How can retail respond?
So what to do, as a retailer reliant on a lively ecommerce market in an otherwise trying period for the industry?
There’s a concept in military history called an RMA, a ‘revolution in military affairs’. The podcast I was listening to this morning on the bike into work – Hardcore History if anyone cares – gave a great example. When Japan entered WWII, the British had two of the biggest and most powerful battleships in the world, located in the South China Sea. These ships were promptly sunk for the loss of just two planes, by a Japanese aircraft carrier parked out of range, using air superiority to achieve massive success for comparatively minimal loss. That moment shaped the rest of naval military history, and the aircraft carrier became the essential factor in naval combat. It’s the perfect example of a paradigm shift, where the rules seem to suddenly change and things re-order themselves.
The ecommerce paradigm will have to change. Sustainability is becoming the default way to think about everything. eCommerce retailers can ride that wave and achieve outsized wins, or be sunk by a failure to anticipate and adapt.
In my view, the response from retailers must be to change the default approach from trying to make consumers think as little as possible before purchasing, towards a checkout process where they are active and consciously able to choose between delivery options with clear information highlighting environmental benefits. Rewiring consumer’s brains might sound like a huge task, but the patterns of thought are already there thanks to constant news coverage and awareness raising.
There’s a ton of examples of systemic behaviour change – from recycling to plastic bag re-use to smoking in bars and restaurants. They typically work in three phases.
- Education and awareness: we learn about the ills of a behaviour considered normal or the benefits of a behaviour we have not adopted
- Adjustment: we have to consciously choose to alter our behaviour in light of the new information (and often, new incentives or disincentives)
- Acceptance: new behaviour becomes habitual and the norm
Daniel Kahneman, a Nobel Memorial Prize-winning psychologist, has a theory of two modes of thought, which he calls System 1 and System 2. System 1 is rapid response and habitual, whereas System 2 is a slower, more reasoned approach.
Retailer checkouts are designed for System 1. They’re as ‘frictionless’ as possible, offering as little opportunity for reconsideration as they can, with the goal of maximising conversion. The problem is that behavioural change doesn’t happen in System 1. So, when we get delivery options that just show a number of days and a price, we’re not being given the rest of the information that might put us into a System 2 mode. How different is it if we are given just a bit more information?
A checkout concept for the sustainable future
Imagine consumers were presented with four options:
The opportunity here is to break customers out of that System 1 pattern in the checkout by highlighting those options which reduce greenhouse emissions, air and noise pollution, and congestion.

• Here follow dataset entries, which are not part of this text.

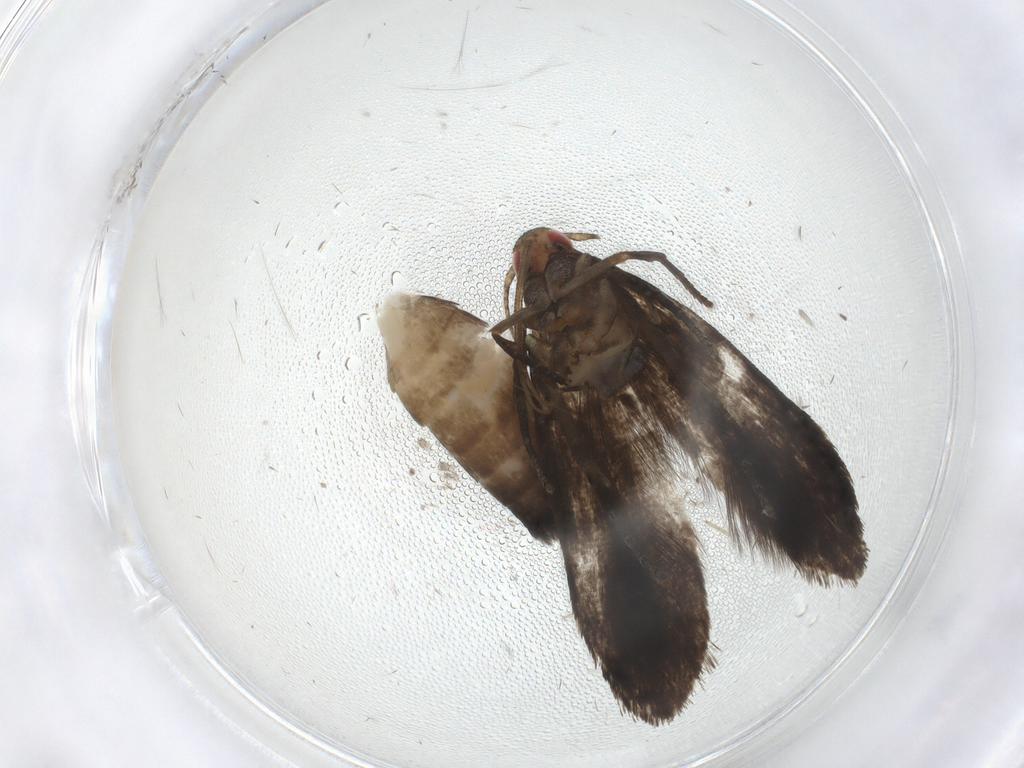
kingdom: Animalia
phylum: Arthropoda
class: Insecta
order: Lepidoptera
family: Gelechiidae
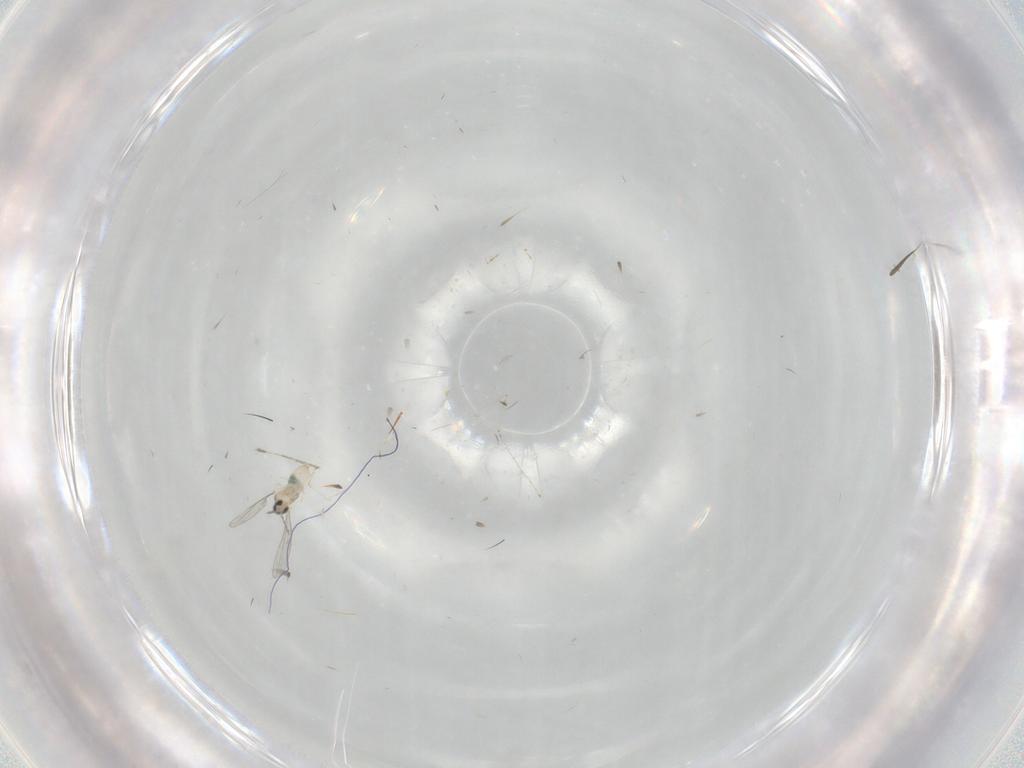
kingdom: Animalia
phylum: Arthropoda
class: Insecta
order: Diptera
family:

Some retailers are ahead of the curve. Ocado has highlighted green delivery times in its checkout for years – these are times when a van will already be in the area to make a delivery. Amazon is using a huge rollout of PUDO locations to consolidate more of its deliveries and drive fewer miles per parcel, as well as an ‘Amazon Day’ option where consumers choose a day of the week to receive all their deliveries on, self-selecting for consolidation.
Sustainability feels sweet
There’s scientific proof that consumers get a release of oxytocin – the ‘happy’ hormone that’s released during sex – when they feel they are making sustainable choices. So retailers need to find ways of nudging them towards these feel-good conscious decisions. By following the blueprint of other behavioural transformations in an authentic way, retailers can make sustainable delivery core to their brand, communicate its value to their customers, and continually capitalise on the growing consensus among shoppers that sustainability is essential.